The gamut of porcelain tiles is undoubtedly vast, and the types available, particularly from Italy and Spain, are continually increasing. Often, we utilise tiles due to a site limitation, where an 8mm profile forms a solution to a restricted sub-base. Tiles mimic natural stone well, and define a multitude of technical advantages, since grouting can be matched to the surface, ongoing maintenance is low, reversion of colour minimal and slip resistance predominantly excellent. When designing penthouse roof gardens, where weight is limited, tiles are exceptionally practical by enabling a broad range of sizes.
European slate is largely imported from Spain, though many beautiful variations originate in Brazil, Portugal and South Africa. We specify slate for countertops, water features and coping, yet mainly as paving surfaces. A robust material, slate can be specified in narrow bands, optimal in areas where we require dynamic detail, such as pathways. Quarried in slim profiles, slate's solidity enables large slabs to be formed at mere 30mm height, and this attribute sustains efficient transport, on-site storage space and labour management.
This grainy, igneous construction stone, fashioned into a myriad of kitchen countertops, isn't as beautiful as sandstone, yet consistently handy. Granite in the West is often associated with corporate plazas, airports and private driveways, yet, in Japan, white, grey, pink and black granites are integrated religiously into spiritual compositions in temple, memorial, public and residential gardens. By utilising the material's resilience and multitude of finishes, colours and textures, we create meaningful contemporary gardens and urban roof terraces.
Blanc de Bierges is manufactured in Derby, East Midlands, and we utilise these warm, versatile concrete pavers in gardens and London roof terraces. This pioneering modular system provides one-off sizes, while slabs are engineered in a variety of distinct finishes. The tactile material sustains durable surface solutions, which appear natural and consistent in their dimensions, tones and textures.
Various limestones aren't fully frost-resistant in Western Europe, while the material's brittleness and ongoing sealing requirements entail a challenging upkeep routine. Yet, cold-hardy limestones feature a clean, buff sandstone characteristic with distinct veining prevalent in granite – utilised effectively as a dynamic, tactile, hard landscaping material. Vast variations are quarried at slender profiles, handy when a sub-base is outjutting. Similarly to sandstone, this pale paving surface is often tarnished in a high water table and amongst overhanging trees, where sealant preparation is vital, augmented by regular maintenance which enhances its vivid tones.
Red veining in sandstone forms an invigorating, integral feature, complementing materials such as hardwood, granite and concrete. In California and Central Australia, sandstones are extensively red, and display highly unusual geological facets. A few red sandstones are available in the UK, imported from India and China, though they're best matched wisely with intrinsic flora characteristics and daylight ambience.
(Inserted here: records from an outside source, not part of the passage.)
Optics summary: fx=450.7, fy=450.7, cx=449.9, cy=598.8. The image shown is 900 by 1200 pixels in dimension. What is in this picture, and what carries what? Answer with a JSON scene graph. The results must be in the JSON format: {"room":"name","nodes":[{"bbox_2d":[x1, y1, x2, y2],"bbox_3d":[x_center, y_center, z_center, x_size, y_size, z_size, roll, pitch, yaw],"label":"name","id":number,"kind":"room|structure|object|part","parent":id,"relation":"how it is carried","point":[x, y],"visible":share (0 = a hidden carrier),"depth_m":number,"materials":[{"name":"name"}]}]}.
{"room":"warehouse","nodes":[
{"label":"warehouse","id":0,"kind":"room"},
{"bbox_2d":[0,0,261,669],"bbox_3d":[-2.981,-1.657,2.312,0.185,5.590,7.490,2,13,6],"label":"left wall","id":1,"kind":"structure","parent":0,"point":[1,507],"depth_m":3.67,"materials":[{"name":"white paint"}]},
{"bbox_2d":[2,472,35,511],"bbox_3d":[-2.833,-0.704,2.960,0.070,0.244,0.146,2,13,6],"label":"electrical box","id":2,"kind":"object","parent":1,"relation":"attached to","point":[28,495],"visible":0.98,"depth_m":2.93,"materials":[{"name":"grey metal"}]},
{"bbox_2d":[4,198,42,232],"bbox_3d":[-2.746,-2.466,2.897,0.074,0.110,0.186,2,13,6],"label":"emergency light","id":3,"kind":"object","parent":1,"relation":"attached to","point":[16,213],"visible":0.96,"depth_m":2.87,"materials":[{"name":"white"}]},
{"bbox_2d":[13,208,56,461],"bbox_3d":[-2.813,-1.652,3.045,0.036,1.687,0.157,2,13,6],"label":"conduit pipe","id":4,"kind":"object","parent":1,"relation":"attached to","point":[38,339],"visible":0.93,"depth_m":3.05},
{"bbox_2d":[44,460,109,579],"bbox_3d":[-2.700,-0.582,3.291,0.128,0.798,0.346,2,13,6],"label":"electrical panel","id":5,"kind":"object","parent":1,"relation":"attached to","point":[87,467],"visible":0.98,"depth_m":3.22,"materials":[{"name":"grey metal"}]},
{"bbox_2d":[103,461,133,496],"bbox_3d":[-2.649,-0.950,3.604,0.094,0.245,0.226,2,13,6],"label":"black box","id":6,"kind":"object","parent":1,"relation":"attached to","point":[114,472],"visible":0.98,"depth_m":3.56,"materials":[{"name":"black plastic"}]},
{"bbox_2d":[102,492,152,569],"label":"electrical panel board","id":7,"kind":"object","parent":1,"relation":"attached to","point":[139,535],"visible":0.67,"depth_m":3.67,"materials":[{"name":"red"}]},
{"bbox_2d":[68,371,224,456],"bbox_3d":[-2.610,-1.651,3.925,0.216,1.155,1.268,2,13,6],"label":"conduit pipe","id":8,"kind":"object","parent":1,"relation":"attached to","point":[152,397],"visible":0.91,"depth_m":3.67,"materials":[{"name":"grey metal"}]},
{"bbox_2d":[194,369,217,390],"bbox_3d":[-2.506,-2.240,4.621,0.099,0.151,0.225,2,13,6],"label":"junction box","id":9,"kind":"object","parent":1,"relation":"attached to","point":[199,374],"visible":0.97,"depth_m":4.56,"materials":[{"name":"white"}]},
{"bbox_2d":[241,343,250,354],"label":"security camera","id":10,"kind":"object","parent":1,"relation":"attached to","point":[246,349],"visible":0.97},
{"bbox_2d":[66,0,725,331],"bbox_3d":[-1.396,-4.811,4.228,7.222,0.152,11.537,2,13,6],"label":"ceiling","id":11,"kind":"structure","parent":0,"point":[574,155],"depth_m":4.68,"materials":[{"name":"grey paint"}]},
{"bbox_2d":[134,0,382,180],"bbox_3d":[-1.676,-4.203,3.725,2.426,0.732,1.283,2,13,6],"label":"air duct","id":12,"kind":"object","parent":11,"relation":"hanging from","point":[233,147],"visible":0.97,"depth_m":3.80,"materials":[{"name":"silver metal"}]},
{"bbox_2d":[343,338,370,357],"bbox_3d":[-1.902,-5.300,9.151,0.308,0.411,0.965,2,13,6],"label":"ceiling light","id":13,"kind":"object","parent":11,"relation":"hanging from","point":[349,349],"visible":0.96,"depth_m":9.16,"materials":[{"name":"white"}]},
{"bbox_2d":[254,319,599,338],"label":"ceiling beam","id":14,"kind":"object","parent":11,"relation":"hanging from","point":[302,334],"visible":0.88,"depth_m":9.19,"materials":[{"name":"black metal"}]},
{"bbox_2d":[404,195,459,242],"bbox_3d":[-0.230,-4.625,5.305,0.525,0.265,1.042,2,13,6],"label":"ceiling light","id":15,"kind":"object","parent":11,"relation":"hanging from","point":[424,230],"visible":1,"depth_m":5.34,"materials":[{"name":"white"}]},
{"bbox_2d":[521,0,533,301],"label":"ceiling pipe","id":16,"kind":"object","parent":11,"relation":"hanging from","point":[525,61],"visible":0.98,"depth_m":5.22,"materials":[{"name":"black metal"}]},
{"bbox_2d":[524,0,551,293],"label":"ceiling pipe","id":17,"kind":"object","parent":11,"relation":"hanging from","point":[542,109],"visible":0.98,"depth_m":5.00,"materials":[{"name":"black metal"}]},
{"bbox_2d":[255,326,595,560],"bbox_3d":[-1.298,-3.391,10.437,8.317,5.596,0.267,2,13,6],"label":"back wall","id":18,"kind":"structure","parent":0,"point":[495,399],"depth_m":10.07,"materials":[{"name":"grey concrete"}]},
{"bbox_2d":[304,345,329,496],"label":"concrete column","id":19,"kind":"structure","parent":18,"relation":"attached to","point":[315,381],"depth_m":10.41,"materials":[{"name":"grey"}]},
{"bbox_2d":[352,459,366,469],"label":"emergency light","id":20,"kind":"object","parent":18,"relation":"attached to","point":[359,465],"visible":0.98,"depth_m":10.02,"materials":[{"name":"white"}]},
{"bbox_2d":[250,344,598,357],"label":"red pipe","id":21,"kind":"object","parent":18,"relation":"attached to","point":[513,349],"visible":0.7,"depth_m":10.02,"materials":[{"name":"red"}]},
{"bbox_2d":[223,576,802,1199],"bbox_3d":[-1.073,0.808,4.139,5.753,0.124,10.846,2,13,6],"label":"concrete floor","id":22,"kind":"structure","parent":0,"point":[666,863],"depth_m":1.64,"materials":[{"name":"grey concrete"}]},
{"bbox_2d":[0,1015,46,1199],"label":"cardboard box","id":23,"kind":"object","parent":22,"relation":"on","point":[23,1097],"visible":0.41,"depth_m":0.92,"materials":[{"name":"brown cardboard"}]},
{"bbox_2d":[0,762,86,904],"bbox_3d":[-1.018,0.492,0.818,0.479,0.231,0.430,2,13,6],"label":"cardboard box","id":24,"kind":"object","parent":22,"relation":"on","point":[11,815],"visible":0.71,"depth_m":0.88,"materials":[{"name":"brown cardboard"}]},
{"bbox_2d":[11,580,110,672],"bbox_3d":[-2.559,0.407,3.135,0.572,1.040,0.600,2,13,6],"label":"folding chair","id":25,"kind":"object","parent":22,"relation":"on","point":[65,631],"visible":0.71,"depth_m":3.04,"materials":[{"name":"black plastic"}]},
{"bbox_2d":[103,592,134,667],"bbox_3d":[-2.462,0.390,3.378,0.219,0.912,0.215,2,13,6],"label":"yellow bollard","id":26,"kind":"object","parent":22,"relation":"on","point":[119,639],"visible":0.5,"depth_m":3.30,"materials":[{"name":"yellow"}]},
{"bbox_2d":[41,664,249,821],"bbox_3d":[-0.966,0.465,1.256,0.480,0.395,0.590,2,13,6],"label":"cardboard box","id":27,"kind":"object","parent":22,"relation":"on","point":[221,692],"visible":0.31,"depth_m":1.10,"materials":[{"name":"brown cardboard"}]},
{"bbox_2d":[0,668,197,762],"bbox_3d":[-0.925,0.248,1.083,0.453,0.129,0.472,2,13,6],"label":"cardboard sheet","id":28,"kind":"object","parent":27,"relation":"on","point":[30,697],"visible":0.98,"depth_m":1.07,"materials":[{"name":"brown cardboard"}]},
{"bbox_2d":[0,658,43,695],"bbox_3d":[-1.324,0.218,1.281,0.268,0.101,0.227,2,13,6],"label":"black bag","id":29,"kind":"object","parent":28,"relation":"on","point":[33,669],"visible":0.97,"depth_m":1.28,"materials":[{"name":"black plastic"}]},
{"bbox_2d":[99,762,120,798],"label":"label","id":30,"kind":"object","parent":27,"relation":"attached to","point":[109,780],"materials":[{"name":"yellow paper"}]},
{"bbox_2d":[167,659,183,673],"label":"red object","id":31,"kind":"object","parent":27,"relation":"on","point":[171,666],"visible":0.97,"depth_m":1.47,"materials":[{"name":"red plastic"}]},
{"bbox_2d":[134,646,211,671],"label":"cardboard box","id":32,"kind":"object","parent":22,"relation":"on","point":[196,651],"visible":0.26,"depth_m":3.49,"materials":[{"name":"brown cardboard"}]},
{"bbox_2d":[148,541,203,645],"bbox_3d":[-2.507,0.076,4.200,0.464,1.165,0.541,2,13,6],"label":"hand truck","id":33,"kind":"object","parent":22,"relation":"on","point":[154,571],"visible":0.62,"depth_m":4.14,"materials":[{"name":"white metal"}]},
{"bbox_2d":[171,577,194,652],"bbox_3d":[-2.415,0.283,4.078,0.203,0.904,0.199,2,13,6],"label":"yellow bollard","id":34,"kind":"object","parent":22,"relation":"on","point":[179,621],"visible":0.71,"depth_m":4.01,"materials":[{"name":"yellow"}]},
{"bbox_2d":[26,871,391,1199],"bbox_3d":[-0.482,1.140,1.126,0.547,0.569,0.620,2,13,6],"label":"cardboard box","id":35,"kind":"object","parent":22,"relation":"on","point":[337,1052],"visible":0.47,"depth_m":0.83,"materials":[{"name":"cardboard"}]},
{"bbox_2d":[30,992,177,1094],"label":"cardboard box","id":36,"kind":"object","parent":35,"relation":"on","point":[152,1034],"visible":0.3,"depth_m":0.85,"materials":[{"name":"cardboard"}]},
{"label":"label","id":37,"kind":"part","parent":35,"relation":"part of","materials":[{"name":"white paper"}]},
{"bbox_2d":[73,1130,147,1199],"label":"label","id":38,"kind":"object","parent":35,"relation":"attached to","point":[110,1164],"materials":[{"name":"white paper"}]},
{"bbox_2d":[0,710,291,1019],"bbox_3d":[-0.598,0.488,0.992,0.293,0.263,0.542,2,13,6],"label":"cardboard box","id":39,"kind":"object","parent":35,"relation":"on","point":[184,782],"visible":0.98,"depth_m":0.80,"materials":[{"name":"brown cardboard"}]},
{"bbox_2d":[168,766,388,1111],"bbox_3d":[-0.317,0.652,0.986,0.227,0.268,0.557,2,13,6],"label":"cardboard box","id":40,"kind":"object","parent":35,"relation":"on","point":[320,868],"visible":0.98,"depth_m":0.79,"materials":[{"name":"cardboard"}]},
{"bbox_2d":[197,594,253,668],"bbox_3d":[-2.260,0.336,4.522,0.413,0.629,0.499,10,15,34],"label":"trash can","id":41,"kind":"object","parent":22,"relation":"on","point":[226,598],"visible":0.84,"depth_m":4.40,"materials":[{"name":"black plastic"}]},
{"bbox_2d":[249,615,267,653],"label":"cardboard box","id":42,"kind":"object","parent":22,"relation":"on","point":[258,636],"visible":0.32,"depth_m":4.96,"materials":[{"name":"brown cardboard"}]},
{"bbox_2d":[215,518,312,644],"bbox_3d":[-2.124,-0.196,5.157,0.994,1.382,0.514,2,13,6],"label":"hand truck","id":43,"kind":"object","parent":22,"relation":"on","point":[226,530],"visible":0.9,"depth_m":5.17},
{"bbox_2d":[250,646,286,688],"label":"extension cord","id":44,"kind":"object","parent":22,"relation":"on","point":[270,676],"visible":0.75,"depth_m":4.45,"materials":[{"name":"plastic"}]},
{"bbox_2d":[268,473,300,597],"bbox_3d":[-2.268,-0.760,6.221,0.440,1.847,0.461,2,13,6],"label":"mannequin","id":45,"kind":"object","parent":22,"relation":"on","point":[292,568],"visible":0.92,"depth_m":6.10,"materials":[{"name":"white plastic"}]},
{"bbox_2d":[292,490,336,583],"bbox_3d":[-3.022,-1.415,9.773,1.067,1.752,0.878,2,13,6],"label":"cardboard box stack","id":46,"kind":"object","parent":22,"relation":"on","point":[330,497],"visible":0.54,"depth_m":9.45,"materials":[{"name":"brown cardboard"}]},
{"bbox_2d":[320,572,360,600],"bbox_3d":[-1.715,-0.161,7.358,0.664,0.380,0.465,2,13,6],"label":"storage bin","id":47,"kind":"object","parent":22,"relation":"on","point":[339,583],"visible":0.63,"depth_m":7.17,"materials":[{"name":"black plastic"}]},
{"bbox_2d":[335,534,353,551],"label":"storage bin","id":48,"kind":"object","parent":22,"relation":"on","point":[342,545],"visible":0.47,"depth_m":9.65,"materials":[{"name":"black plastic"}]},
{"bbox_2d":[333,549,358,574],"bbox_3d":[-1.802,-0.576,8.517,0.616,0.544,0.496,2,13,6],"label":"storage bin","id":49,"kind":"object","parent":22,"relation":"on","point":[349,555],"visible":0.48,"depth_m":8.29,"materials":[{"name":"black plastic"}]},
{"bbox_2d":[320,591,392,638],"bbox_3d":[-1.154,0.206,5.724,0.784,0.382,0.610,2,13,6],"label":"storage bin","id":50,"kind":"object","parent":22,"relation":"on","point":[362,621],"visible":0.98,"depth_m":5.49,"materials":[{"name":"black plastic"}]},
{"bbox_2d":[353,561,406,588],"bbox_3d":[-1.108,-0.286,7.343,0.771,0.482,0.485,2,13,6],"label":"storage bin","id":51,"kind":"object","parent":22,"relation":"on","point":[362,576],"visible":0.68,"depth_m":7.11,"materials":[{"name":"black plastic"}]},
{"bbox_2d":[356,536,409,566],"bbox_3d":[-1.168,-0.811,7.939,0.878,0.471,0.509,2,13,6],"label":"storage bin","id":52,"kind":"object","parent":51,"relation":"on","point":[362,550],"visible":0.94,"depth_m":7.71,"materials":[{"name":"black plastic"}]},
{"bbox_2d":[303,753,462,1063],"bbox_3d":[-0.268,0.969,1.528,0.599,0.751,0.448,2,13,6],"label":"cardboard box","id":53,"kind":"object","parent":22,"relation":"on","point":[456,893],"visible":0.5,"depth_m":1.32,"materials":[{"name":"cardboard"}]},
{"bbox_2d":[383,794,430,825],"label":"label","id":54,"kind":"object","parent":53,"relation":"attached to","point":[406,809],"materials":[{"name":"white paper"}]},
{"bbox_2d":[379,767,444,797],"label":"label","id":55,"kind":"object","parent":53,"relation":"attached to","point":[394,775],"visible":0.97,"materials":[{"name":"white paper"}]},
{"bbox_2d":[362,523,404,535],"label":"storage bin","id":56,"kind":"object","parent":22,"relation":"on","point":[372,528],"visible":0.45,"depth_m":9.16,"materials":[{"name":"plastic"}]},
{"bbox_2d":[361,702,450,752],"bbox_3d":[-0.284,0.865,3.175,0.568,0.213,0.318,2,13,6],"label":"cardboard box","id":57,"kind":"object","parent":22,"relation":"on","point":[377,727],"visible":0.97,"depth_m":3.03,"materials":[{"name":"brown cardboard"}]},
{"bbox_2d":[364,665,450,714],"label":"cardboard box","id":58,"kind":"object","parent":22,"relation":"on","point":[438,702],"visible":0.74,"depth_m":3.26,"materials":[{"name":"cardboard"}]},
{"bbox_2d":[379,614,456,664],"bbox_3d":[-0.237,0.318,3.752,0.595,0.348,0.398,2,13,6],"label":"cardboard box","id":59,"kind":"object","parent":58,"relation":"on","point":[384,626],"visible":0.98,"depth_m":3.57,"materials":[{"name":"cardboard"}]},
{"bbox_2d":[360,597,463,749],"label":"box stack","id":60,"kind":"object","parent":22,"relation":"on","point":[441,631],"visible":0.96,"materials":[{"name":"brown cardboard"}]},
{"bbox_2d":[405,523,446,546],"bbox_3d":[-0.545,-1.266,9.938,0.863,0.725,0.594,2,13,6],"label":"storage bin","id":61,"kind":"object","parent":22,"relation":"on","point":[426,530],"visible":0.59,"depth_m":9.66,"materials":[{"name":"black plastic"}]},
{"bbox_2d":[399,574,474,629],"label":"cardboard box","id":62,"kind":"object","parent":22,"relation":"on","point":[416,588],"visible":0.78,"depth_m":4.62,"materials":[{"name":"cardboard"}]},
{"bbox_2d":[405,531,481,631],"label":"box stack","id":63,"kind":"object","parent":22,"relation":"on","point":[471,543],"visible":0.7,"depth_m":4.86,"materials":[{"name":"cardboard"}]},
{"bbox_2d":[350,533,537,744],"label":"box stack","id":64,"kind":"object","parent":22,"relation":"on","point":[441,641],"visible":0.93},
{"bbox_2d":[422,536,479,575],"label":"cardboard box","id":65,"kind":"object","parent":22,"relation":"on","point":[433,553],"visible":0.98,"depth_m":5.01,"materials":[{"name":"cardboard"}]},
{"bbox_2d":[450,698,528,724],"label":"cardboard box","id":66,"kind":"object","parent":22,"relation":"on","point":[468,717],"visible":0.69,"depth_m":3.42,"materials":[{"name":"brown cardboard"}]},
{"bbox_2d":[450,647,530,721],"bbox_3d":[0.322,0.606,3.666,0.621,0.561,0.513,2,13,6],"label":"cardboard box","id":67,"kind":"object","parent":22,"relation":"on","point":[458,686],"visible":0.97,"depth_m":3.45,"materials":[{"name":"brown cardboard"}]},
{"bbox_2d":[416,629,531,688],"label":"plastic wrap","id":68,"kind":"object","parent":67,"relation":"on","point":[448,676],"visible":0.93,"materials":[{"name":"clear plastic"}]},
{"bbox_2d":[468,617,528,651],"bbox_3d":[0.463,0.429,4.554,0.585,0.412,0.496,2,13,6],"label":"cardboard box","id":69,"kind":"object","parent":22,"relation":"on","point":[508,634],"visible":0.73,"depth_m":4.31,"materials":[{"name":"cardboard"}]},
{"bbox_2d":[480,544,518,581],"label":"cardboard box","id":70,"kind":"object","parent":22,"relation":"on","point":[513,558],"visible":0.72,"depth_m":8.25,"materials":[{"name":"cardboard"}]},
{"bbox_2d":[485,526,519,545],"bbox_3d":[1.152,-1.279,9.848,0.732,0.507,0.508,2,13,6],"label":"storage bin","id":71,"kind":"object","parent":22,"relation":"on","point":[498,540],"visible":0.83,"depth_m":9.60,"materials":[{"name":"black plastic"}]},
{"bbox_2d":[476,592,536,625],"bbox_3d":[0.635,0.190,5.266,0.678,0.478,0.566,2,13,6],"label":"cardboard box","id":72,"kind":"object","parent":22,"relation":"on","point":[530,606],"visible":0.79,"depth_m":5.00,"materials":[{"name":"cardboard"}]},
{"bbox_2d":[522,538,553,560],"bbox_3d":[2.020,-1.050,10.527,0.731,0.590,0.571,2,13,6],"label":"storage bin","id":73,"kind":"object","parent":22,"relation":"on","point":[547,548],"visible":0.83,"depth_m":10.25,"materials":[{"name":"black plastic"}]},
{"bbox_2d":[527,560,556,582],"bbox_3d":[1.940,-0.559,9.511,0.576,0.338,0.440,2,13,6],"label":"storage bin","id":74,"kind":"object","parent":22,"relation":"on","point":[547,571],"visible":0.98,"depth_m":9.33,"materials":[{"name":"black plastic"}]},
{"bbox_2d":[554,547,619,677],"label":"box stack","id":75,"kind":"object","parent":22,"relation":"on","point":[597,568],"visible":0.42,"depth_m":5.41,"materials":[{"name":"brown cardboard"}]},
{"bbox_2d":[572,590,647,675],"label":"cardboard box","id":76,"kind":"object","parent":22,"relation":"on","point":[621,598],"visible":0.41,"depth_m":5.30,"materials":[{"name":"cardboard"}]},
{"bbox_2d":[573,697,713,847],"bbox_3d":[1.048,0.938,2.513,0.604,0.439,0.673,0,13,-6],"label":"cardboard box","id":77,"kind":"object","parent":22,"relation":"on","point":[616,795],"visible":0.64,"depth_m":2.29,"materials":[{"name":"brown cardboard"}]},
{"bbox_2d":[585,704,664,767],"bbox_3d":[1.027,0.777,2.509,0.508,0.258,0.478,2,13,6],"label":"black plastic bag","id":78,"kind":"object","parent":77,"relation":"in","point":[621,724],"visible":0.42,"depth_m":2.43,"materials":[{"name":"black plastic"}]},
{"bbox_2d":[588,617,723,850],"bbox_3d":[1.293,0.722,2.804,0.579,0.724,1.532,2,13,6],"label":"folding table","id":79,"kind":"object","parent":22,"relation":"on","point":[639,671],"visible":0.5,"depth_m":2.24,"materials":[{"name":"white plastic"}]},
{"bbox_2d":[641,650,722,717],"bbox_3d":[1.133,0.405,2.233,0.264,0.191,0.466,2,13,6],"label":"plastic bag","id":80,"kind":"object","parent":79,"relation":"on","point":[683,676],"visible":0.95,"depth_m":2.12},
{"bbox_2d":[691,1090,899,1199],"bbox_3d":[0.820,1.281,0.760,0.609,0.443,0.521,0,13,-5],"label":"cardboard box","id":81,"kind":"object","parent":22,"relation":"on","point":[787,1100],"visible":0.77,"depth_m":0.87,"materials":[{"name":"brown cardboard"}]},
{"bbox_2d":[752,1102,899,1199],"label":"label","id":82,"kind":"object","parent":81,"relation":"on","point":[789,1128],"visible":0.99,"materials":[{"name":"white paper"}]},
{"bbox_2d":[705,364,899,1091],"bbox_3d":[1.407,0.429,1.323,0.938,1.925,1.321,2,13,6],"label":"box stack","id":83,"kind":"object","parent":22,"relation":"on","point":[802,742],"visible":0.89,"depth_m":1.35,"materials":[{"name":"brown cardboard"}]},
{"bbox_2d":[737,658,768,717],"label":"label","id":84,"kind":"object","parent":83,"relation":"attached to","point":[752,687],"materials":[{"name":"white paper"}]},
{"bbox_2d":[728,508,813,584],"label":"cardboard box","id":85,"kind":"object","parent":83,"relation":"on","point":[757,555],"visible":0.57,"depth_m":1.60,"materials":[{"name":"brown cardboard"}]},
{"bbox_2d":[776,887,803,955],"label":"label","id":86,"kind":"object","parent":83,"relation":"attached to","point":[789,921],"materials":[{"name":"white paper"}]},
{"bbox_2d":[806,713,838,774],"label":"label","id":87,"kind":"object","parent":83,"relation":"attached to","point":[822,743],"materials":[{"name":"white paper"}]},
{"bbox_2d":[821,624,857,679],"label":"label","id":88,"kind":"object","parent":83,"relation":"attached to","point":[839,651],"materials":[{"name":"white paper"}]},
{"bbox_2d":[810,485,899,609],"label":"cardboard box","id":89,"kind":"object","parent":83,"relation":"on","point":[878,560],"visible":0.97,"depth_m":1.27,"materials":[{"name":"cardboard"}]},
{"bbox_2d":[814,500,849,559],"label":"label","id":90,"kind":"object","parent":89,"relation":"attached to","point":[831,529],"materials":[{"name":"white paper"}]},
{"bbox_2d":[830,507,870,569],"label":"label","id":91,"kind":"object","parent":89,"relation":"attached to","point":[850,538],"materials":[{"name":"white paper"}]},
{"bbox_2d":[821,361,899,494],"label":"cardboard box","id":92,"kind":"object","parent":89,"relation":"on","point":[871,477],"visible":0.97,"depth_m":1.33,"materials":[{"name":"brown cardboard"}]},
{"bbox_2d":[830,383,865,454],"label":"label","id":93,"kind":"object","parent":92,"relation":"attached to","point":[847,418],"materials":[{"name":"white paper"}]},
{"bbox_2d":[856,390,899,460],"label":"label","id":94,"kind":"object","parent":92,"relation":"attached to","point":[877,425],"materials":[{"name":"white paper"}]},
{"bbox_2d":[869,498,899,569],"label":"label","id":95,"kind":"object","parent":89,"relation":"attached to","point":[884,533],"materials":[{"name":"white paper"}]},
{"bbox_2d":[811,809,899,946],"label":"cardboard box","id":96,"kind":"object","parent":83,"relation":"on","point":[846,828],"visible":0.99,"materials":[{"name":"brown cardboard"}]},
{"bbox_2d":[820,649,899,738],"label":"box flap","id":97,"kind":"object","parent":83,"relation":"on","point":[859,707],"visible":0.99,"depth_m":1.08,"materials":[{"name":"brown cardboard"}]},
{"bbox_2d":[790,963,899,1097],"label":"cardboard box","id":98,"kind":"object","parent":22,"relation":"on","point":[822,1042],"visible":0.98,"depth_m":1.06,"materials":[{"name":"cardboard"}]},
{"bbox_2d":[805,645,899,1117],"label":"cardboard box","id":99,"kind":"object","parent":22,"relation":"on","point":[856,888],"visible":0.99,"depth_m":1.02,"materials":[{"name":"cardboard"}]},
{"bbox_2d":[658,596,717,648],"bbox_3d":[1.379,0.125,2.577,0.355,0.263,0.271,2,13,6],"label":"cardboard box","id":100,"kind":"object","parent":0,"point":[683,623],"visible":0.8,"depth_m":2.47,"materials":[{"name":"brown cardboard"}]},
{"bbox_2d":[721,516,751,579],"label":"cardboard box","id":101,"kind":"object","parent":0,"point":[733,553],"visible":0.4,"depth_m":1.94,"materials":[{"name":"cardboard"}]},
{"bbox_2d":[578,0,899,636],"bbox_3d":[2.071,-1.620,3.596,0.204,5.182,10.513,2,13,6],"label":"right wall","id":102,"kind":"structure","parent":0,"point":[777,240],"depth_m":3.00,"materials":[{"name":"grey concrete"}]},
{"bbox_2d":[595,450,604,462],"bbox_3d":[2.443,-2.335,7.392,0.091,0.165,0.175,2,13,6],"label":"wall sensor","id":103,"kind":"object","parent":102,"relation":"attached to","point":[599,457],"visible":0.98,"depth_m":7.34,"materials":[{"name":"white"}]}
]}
The red veining is intriguing, since it represents Earth's natural process, the stone's evolution and its provenance.
Buff sandstone isn't as shimmering as porcelain or limestone, and displays fascinating, inherent fossil imprints, while complementing countless landscape design materials in diverse climates. Foliage silhouettes generated onto the stone produce a dynamic interplay of contrasting shadows and light, while large-scale, buff flagstones truly increase sense of space in small, urban London gardens. There are numerous sources for this beautiful material in Yorkshire, China and India, although buff sandstone, as a soft sedimentary rock, requires attentive specification throughout various design & build methods.
Certain grey sandstones appear monotonous at times; we prefer a smooth stone, slightly varied, combining it with vibrant textures. We produce subtle nuances utilising various finishes, such as flamed, bush-hammered, honed and sandblasted. These captivating, hard landscaping techniques provide tactile surfaces, useful in creating bespoke step treads, landings and refined detail design within a broad spectrum of well-constructed, architectural gardens.
We love the gracefulness of blue sandstone, and in London it blends seamlessly with natural light during daytime, appearing effortlessly elegant, as in many Northern Hemisphere gardens. James van Sweden and Wolfgang Oehme, the innovative American landscape architects, have blended blue stone abundantly into their remarkably expansive blueprints, which complements their romantic vision of natural prairie gardens organically. In this small, contemporary Kensington garden, we sought naturalistic essence by infusing bluestone hardscaping serenity. Aptly portrayed within minimalist hard landscaping, while juxtaposed alongside a lush woodland soft landscape, the smooth, cerulean sandstone invigorates a densely shaded urban outdoor space – narrating a miniaturised landscape garden.
Lilac and purple sandstones are certainly unique; originating mainly in Derbyshire's Peak District, China and the US, these unusual stones are often applied in facade cladding, yet produce remarkable essence when utilised as paving within contemporary outdoor spaces. Effective detail design methodologies integrate bold lilac stone by contrasting it with a subtle palette of beige, buff, slate, taupe, or off-white hues. Specifying oversized dimensions is outstandingly beneficial in small sites, where we increase sense of depth, and highlight sinuous, natural patterns across individual flagstone outlines.